Бабка Домна по-прежнему сидит, курит. Но уже при параде. На ней расшитая цветным бисером камлейка, нарядная шапочка из серебристой белки. Я теперь совсем свой. Это видно по бабке, по одноглазому псу Нельсону. Он встречает меня как старого знакомого, виляет хвостом, тянется к кукану. Нельсон прыгает на трех лапах, четвертая заправлена за ошейник. Я решил, что пес ранен, но оказалось, он просто штрафник. Распугал оленей, вот его за это на некоторое время лишили одной ноги. На трех по кочкам за оленями не угнаться…

Думал, они этой рыбы едят сколько угодно. Река под боком, хариусы, каких в моей Фатуме не встретить, поэтому уловом не кичился. Занес его в палатку, положил на горку свежеколотых дров и ушел мыть руки. Полощусь в ручье и слышу, в палатке раздаются восклицания, причитания. Вдруг этой рыбой я обидел хозяйку? Стряхнул с рук воду — и в палатку. Бабка Домна склонилась над чурками, перед нею разложены все хариусы, а она переворачивает их, приседает от восторга:

— Куда тебе с добром! Ай, мужик! Сколько поймал! Сегодня, как чувствовала, что будем уху есть, травку приготовила. Николая просила, Серегу просила, всех просила — никто не поймал. А он, гляди, словно они у него в мунгурке сидели.

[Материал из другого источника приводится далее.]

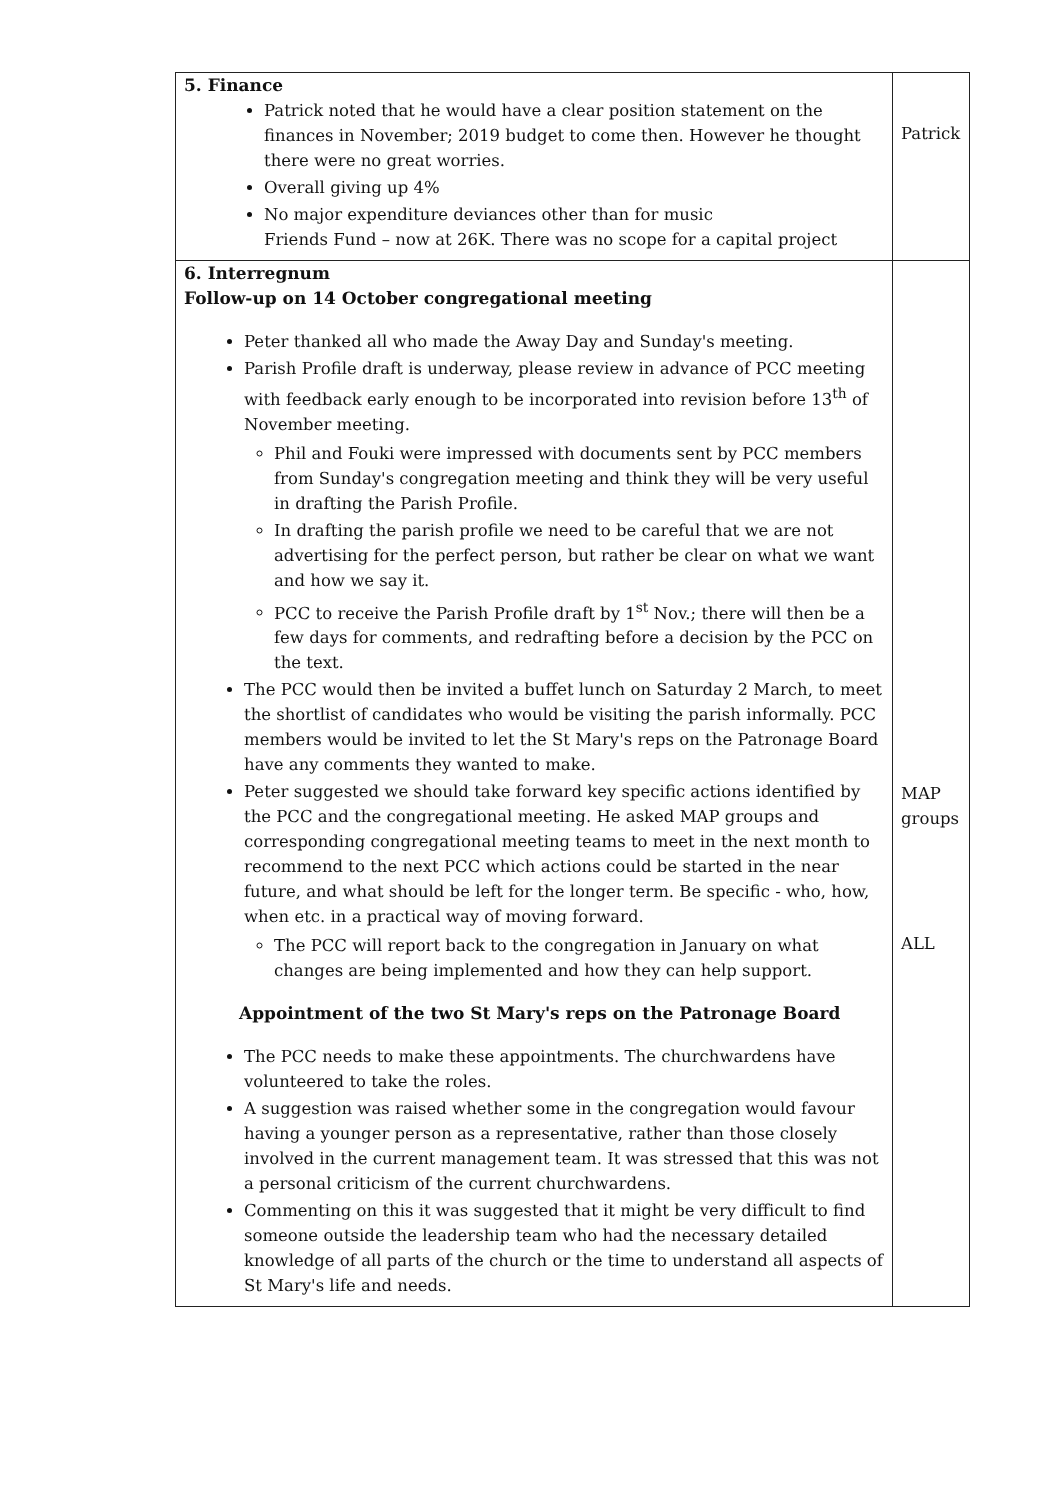| 5. Finance Patrick noted that he would have a clear position statement on the finances in November; 2019 budget to come then. However he thought there were no great worries. Overall giving up 4% No major expenditure deviances other than for music Friends Fund – now at 26K. There was no scope for a capital project | Patrick |
| 6. Interregnum Follow-up on 14 October congregational meeting Peter thanked all who made the Away Day and Sunday's meeting. Parish Profile draft is underway, please review in advance of PCC meeting with feedback early enough to be incorporated into revision before 13<sup>th</sup> of November meeting. Phil and Fouki were impressed with documents sent by PCC members from Sunday's congregation meeting and think they will be very useful in drafting the Parish Profile. In drafting the parish profile we need to be careful that we are not advertising for the perfect person, but rather be clear on what we want and how we say it. PCC to receive the Parish Profile draft by 1<sup>st</sup> Nov.; there will then be a few days for comments, and redrafting before a decision by the PCC on the text. The PCC would then be invited a buffet lunch on Saturday 2 March, to meet the shortlist of candidates who would be visiting the parish informally. PCC members would be invited to let the St Mary's reps on the Patronage Board have any comments they wanted to make. Peter suggested we should take forward key specific actions identified by the PCC and the congregational meeting. He asked MAP groups and corresponding congregational meeting teams to meet in the next month to recommend to the next PCC which actions could be started in the near future, and what should be left for the longer term. Be specific - who, how, when etc. in a practical way of moving forward. The PCC will report back to the congregation in January on what changes are being implemented and how they can help support. Appointment of the two St Mary's reps on the Patronage Board The PCC needs to make these appointments. The churchwardens have volunteered to take the roles. A suggestion was raised whether some in the congregation would favour having a younger person as a representative, rather than those closely involved in the current management team. It was stressed that this was not a personal criticism of the current churchwardens. Commenting on this it was suggested that it might be very difficult to find someone outside the leadership team who had the necessary detailed knowledge of all parts of the church or the time to understand all aspects of St Mary's life and needs. | MAP groups ALL |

— Вы что, без рыбы живете? — спрашиваю бабку Домну.

— Зачем без рыбы. Мальмы два мешка есть. Но хариус лучше. Жирный, пахнет хорошо.

Скоро в палатке закипела работа. Вместе с бабкой наполнили водой большую кастрюлю, взгромоздили на печку, затем взялись чистить рыбу. Я — за хариуса, бабка — за другого. Я сую в печку дрова, бабка тянется с полешком. Даже руки споласкиваем вместе.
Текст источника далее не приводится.